NAZRAN, Russia – The head of Russia's Muslim region of Ingushetia was seriously injured on Monday in a suicide bomb attack which dealt a fresh blow to the Kremlin's fragile grip on the North Caucasus.

A suicide bomber detonated explosives as Ingush President Yunus-Bek Yevkurov's convoy drove by on the way to work at about 8:30 a.m. local time, the local prosecutor said in a statement.

The president's driver was killed and three others wounded by the blast which wrecked his armored Mercedes and gouged a 2-meter (6ft) crater in the road, a witness told Reuters.

Yevkurov, 45, was rushed to hospital in Nazran, the largest city, where he underwent immediate surgery. A doctor said he was on artificial respiration, but a presidential aide said he was conscious and his life was not yet in danger.

President Dmitry Medvedev condemned the attack as a terrorist act and said it was an attempt by bandits to undermine Yevkurov's efforts to restore order in the republic.

Ingushetia has overtaken its neighbor Chechnya as the main center of violence along Russia's turbulent southern flank, challenging the Kremlin's fragile rule and, security forces say, providing a foothold for global networks of Islamist militants.

Today's action was an attempt to ... destabilize the situation, the head of the FSB domestic intelligence service, Alexander Bortnikov, told Medvedev. Russia clamped tight security restrictions on Nazran.

STRONG EXPLOSION

The explosion ripped roof tiles off a nearby house and dislodged bricks from walls. Television pictures showed a burned-out wreck of a car in a ditch at the side of the road.

Prosecutors said the blast had a force equivalent to that of 70 kg of TNT.

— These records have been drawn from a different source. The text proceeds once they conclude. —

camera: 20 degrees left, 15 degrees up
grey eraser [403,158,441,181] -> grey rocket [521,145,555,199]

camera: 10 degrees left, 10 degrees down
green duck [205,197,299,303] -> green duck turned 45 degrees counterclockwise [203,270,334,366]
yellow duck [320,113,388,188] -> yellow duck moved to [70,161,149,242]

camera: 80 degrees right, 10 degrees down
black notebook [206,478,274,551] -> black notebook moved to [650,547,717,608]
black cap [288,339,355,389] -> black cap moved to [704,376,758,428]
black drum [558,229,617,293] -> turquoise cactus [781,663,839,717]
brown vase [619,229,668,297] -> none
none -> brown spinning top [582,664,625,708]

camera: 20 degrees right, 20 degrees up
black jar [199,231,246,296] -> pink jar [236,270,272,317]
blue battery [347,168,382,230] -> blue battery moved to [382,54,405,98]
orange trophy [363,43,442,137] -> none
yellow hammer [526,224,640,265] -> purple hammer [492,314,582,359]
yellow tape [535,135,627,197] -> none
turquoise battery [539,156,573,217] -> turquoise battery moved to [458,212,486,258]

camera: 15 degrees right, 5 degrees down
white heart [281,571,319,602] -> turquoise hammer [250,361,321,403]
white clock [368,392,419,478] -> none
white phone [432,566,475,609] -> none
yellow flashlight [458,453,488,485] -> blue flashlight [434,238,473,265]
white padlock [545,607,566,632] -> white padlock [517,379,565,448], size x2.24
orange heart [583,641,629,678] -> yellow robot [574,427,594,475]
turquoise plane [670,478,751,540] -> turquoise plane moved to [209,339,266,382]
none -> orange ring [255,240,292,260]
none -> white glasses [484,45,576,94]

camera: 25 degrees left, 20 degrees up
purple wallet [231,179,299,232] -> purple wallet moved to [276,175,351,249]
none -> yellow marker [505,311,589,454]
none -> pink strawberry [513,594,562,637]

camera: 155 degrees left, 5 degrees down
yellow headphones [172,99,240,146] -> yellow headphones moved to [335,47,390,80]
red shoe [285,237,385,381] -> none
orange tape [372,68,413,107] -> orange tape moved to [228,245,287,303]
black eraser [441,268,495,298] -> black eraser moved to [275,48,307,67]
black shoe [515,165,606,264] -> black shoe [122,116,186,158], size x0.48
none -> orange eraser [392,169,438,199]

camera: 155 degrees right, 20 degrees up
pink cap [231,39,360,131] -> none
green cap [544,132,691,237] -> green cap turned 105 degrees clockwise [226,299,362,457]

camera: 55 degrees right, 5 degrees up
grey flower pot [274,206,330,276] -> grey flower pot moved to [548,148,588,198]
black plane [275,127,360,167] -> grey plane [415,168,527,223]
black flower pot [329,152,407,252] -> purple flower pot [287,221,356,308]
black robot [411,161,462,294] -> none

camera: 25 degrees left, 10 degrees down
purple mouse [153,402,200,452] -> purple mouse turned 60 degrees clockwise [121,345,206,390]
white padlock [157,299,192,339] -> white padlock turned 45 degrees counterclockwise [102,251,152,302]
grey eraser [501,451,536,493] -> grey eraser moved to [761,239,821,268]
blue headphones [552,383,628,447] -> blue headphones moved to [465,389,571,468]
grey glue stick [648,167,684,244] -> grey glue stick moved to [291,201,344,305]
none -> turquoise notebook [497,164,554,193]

A hospital doctor, who asked not to be identified, said the blast was so strong that it is hard to see how anyone could have survived. Doctors said Yevkurov had suffered head injuries, burns and damage to internal organs.

Ingush presidential press secretary Kaloi Akhilgov, who said he was with the president in hospital, said Yevkurov has injuries of medium gravity. He is conscious. Asked if the president's life was in danger, Akhilgov said: No, not yet.

The smallest of Russia's regions in size, the Republic of Ingushetia has a population of around half a million people who rank among the poorest in the country. Corruption, poverty and violence plague the region.

Medvedev appointed highly decorated ex-paratroop officer Yevkurov as president in October, replacing former secret police officer Murat Zyazikov, who was blamed by critics for fanning the insurgency with heavy-handed measures by special services.

Rebels tried to assassinate Zyazikov on the same stretch of road in 2004, local officials said. An ethnic Ingush, Yevkurov was the commander of Russian troops who took control of Pristina airport in Kosovo in 1999 after the NATO bombing of Yugoslavia.

While there were assassinations before and the level of this very targeted terrorism was obviously increasing, both in Ingushetia and Dagestan, this is out of the range of expectations, said Oslo-based International Peace Research Institute analyst Pavel Baev.

The figures who were targeted before were generally those who were not seriously protected -- they were attacks against so-called soft targets while this was an attack against an extremely well-guarded target.

Russia's MICEX equity index fell by 3.8 percent, but traders said the fall was due to weaker oil prices.